» **Work required**: Convert the records below into a single numbered list, one item per line, omitting blank lines and excluding the pictures.

↓

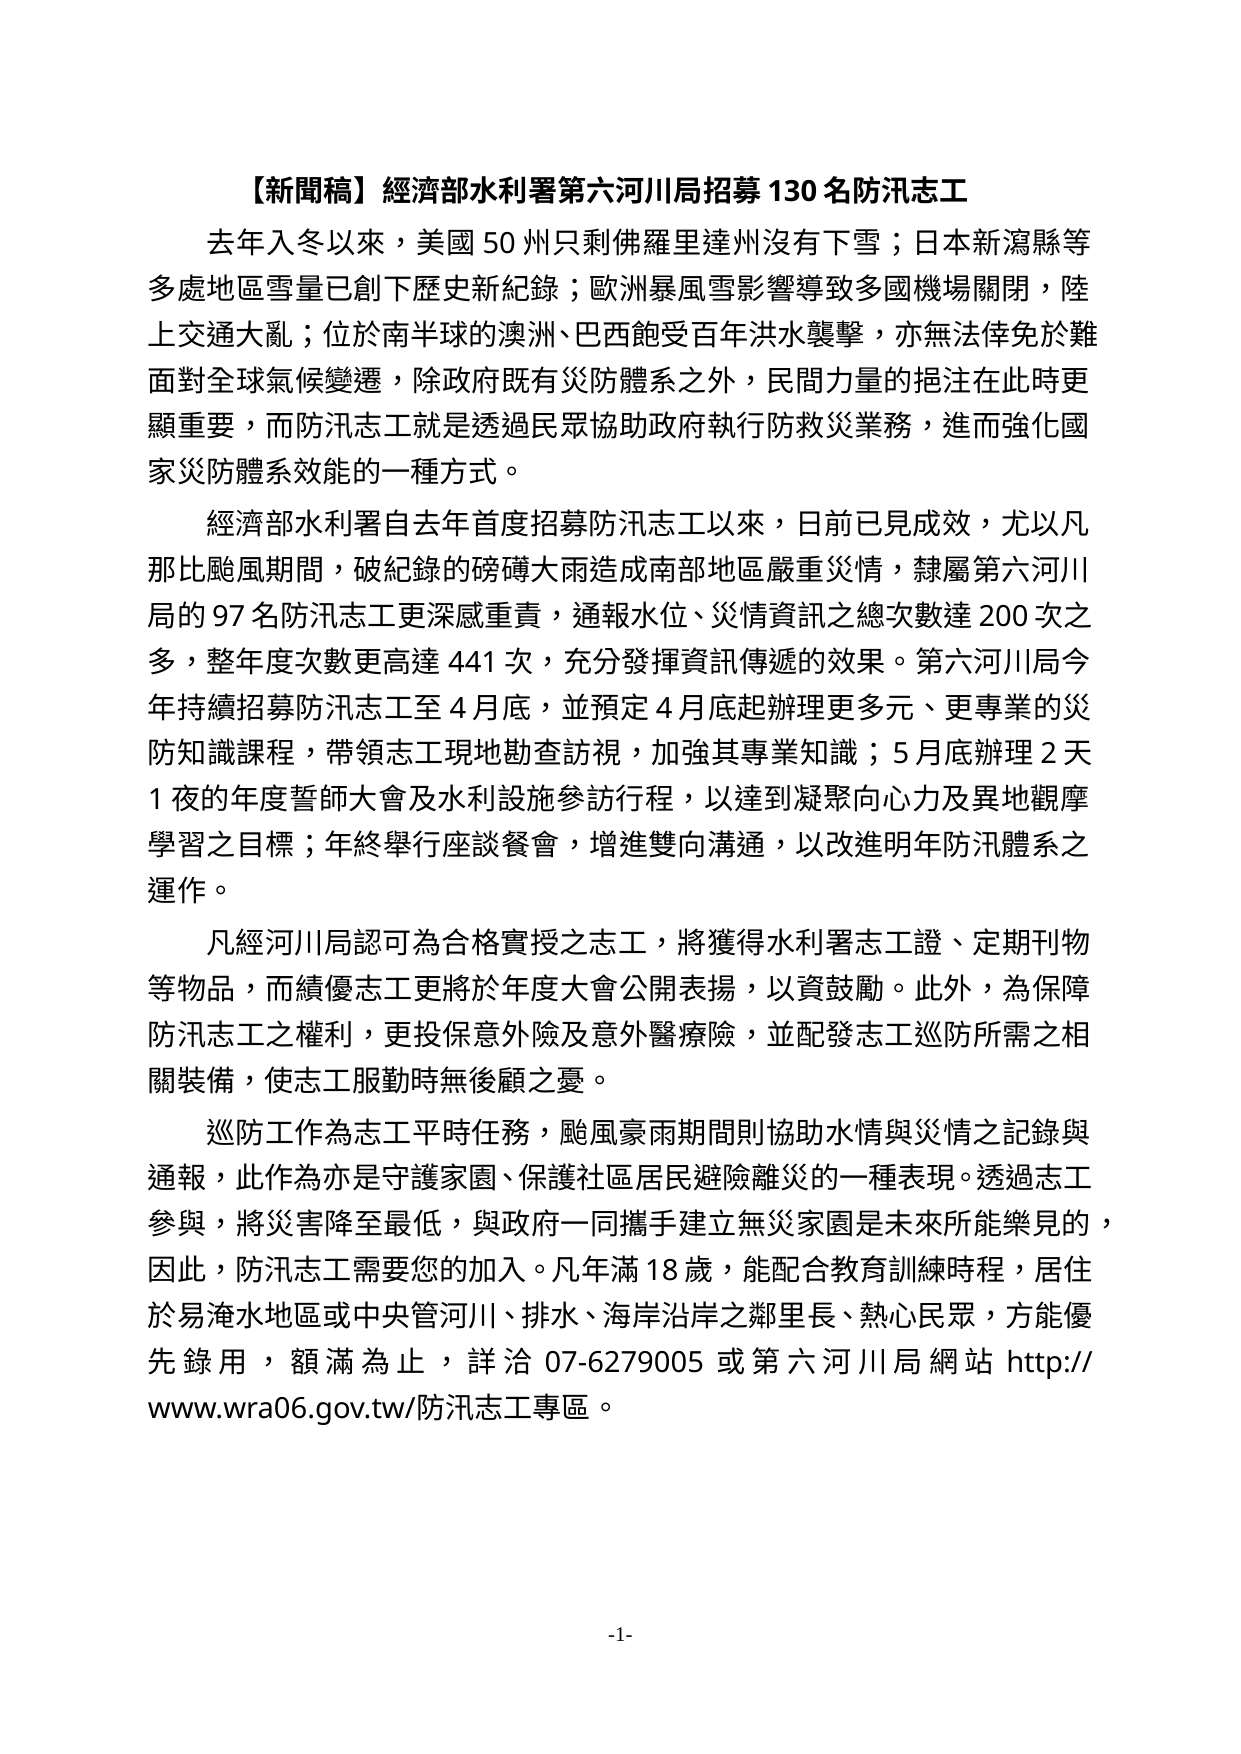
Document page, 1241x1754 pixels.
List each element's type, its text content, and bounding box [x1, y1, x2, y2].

text 去年入冬以來，美國50州只剩佛羅里達州沒有下雪；日本新瀉縣等多處地區雪量已創下歷史新紀錄；歐洲暴風雪影響導致多國機場關閉，陸上交通大亂；位於南半球的澳洲、巴西飽受百年洪水襲擊，亦無法倖免於難。面對全球氣候變遷，除政府既有災防體系之外，民間力量的挹注在此時更顯重要，而防汛志工就是透過民眾協助政府執行防救災業務，進而強化國家災防體系效能的一種方式。 [148, 218, 1092, 493]
text 凡經河川局認可為合格實授之志工，將獲得水利署志工證、定期刊物等物品，而績優志工更將於年度大會公開表揚，以資鼓勵。此外，為保障防汛志工之權利，更投保意外險及意外醫療險，並配發志工巡防所需之相關裝備，使志工服勤時無後顧之憂。 [148, 918, 1092, 1101]
text 經濟部水利署自去年首度招募防汛志工以來，日前已見成效，尤以凡那比颱風期間，破紀錄的磅礡大雨造成南部地區嚴重災情，隸屬第六河川局的97名防汛志工更深感重責，通報水位、災情資訊之總次數達200次之多，整年度次數更高達441次，充分發揮資訊傳遞的效果。第六河川局今年持續招募防汛志工至4月底，並預定4月底起辦理更多元、更專業的災防知識課程，帶領志工現地勘查訪視，加強其專業知識；5月底辦理2天1夜的年度誓師大會及水利設施參訪行程，以達到凝聚向心力及異地觀摩學習之目標；年終舉行座談餐會，增進雙向溝通，以改進明年防汛體系之運作。 [148, 499, 1092, 912]
text 巡防工作為志工平時任務，颱風豪雨期間則協助水情與災情之記錄與通報，此作為亦是守護家園、保護社區居民避險離災的一種表現。透過志工參與，將災害降至最低，與政府一同攜手建立無災家園是未來所能樂見的，因此，防汛志工需要您的加入。凡年滿18歲，能配合教育訓練時程，居住於易淹水地區或中央管河川、排水、海岸沿岸之鄰里長、熱心民眾，方能優先錄用，額滿為止，詳洽07-6279005或第六河川局網站http://www.wra06.gov.tw/防汛志工專區。 [148, 1107, 1092, 1428]
text 【新聞稿】經濟部水利署第六河川局招募130名防汛志工 [177, 166, 1092, 212]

↑

» **Finished exercise**:
1. Document page, 1241x1754 pixels.
2. List each element's type, its text content, and bounding box [x1, y1, x2, y2].
3. text 去年入冬以來，美國50州只剩佛羅里達州沒有下雪；日本新瀉縣等多處地區雪量已創下歷史新紀錄；歐洲暴風雪影響導致多國機場關閉，陸上交通大亂；位於南半球的澳洲、巴西飽受百年洪水襲擊，亦無法倖免於難。面對全球氣候變遷，除政府既有災防體系之外，民間力量的挹注在此時更顯重要，而防汛志工就是透過民眾協助政府執行防救災業務，進而強化國家災防體系效能的一種方式。 [148, 218, 1092, 493]
4. text 凡經河川局認可為合格實授之志工，將獲得水利署志工證、定期刊物等物品，而績優志工更將於年度大會公開表揚，以資鼓勵。此外，為保障防汛志工之權利，更投保意外險及意外醫療險，並配發志工巡防所需之相關裝備，使志工服勤時無後顧之憂。 [148, 918, 1092, 1101]
5. text 經濟部水利署自去年首度招募防汛志工以來，日前已見成效，尤以凡那比颱風期間，破紀錄的磅礡大雨造成南部地區嚴重災情，隸屬第六河川局的97名防汛志工更深感重責，通報水位、災情資訊之總次數達200次之多，整年度次數更高達441次，充分發揮資訊傳遞的效果。第六河川局今年持續招募防汛志工至4月底，並預定4月底起辦理更多元、更專業的災防知識課程，帶領志工現地勘查訪視，加強其專業知識；5月底辦理2天1夜的年度誓師大會及水利設施參訪行程，以達到凝聚向心力及異地觀摩學習之目標；年終舉行座談餐會，增進雙向溝通，以改進明年防汛體系之運作。 [148, 499, 1092, 912]
6. text 巡防工作為志工平時任務，颱風豪雨期間則協助水情與災情之記錄與通報，此作為亦是守護家園、保護社區居民避險離災的一種表現。透過志工參與，將災害降至最低，與政府一同攜手建立無災家園是未來所能樂見的，因此，防汛志工需要您的加入。凡年滿18歲，能配合教育訓練時程，居住於易淹水地區或中央管河川、排水、海岸沿岸之鄰里長、熱心民眾，方能優先錄用，額滿為止，詳洽07-6279005或第六河川局網站http://www.wra06.gov.tw/防汛志工專區。 [148, 1107, 1092, 1428]
7. text 【新聞稿】經濟部水利署第六河川局招募130名防汛志工 [177, 166, 1092, 212]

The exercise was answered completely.